I am looking to get Apollo my 9mo GSD trained in Personal Protection (bite work, barking on command, healing close etc) and I am around the Cleveland Ohio area. Does anybody know any trainers that specialize in this around my area?


----------



## onyx'girl (May 18, 2007)

be very very careful.....there are trainers in OH that make my skin crawl. I would get with a PSA, WDA, or IPO club as transparency is easier, especially if you are a novice. Any of those clubs can help you with your requirements. And, you should be involved in every aspect of the training so your handling skills are as good as your dogs training.


----------



## Nigel (Jul 10, 2012)

onyx'girl said:


> be very very careful.....there are trainers in OH that make my skin crawl. I would get with a PSA, WDA, or IPO club as transparency is easier, especially if you are a novice. Any of those clubs can help you with your requirements. And, you should be involved in every aspect of the training so your handling skills are as good as your dogs training.
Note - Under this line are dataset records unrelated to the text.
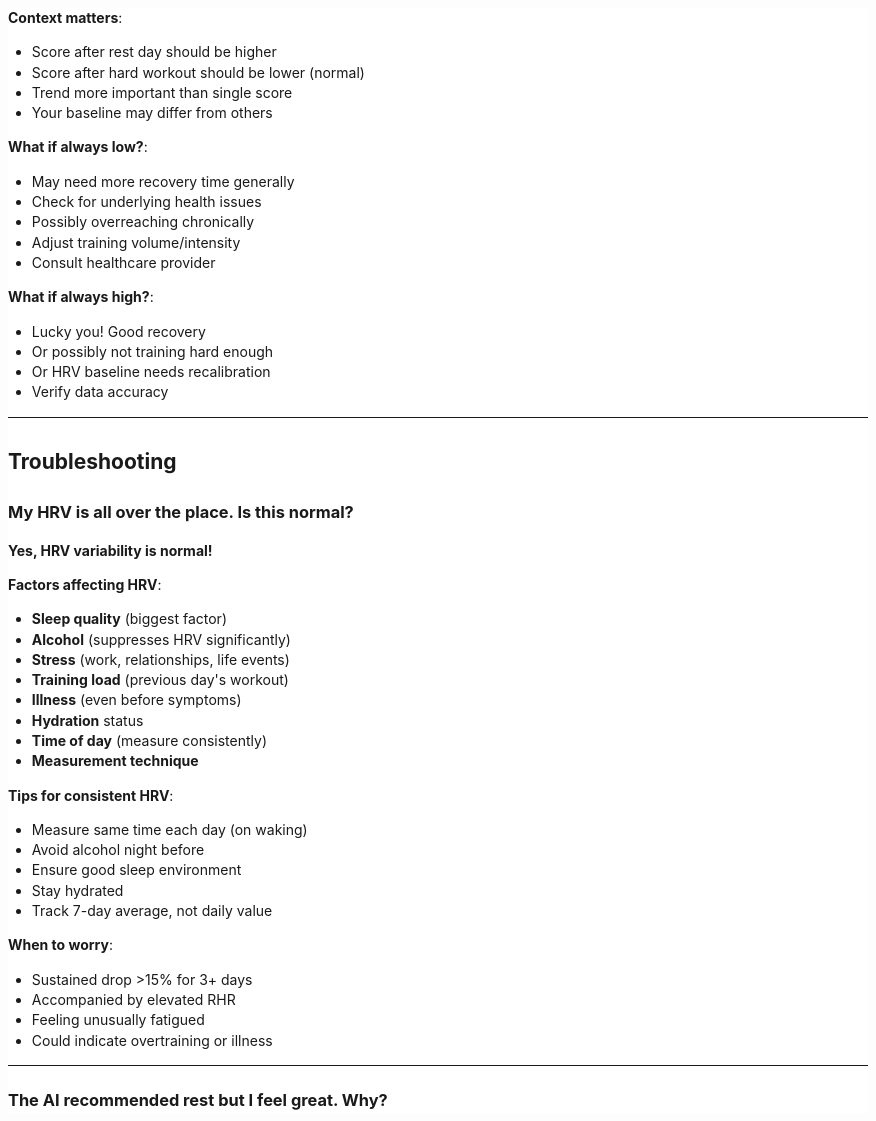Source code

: **Context matters**:
- Score after rest day should be higher
- Score after hard workout should be lower (normal)
- Trend more important than single score
- Your baseline may differ from others

**What if always low?**:
- May need more recovery time generally
- Check for underlying health issues
- Possibly overreaching chronically
- Adjust training volume/intensity
- Consult healthcare provider

**What if always high?**:
- Lucky you! Good recovery
- Or possibly not training hard enough
- Or HRV baseline needs recalibration
- Verify data accuracy

---

## Troubleshooting

### My HRV is all over the place. Is this normal?

**Yes, HRV variability is normal!**

**Factors affecting HRV**:
- **Sleep quality** (biggest factor)
- **Alcohol** (suppresses HRV significantly)
- **Stress** (work, relationships, life events)
- **Training load** (previous day's workout)
- **Illness** (even before symptoms)
- **Hydration** status
- **Time of day** (measure consistently)
- **Measurement technique**

**Tips for consistent HRV**:
- Measure same time each day (on waking)
- Avoid alcohol night before
- Ensure good sleep environment
- Stay hydrated
- Track 7-day average, not daily value

**When to worry**:
- Sustained drop >15% for 3+ days
- Accompanied by elevated RHR
- Feeling unusually fatigued
- Could indicate overtraining or illness

---

### The AI recommended rest but I feel great. Why?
Agree^^^ Be super careful who you decide to work with, there are lots "snake oil" salesman type dog trainers residing in Ohio for some reason. I'd go the route Onyx'girl suggested.


----------



## joeybrady7 (Oct 31, 2018)

onyx'girl said:


> be very very careful.....there are trainers in OH that make my skin crawl. I would get with a PSA, WDA, or IPO club as transparency is easier, especially if you are a novice. Any of those clubs can help you with your requirements. And, you should be involved in every aspect of the training so your handling skills are as good as your dogs training.


 That’s what I would be looking for. Is a place where I am trained equally as much as the dog is. A trained dog is nothing without a trained handler.


----------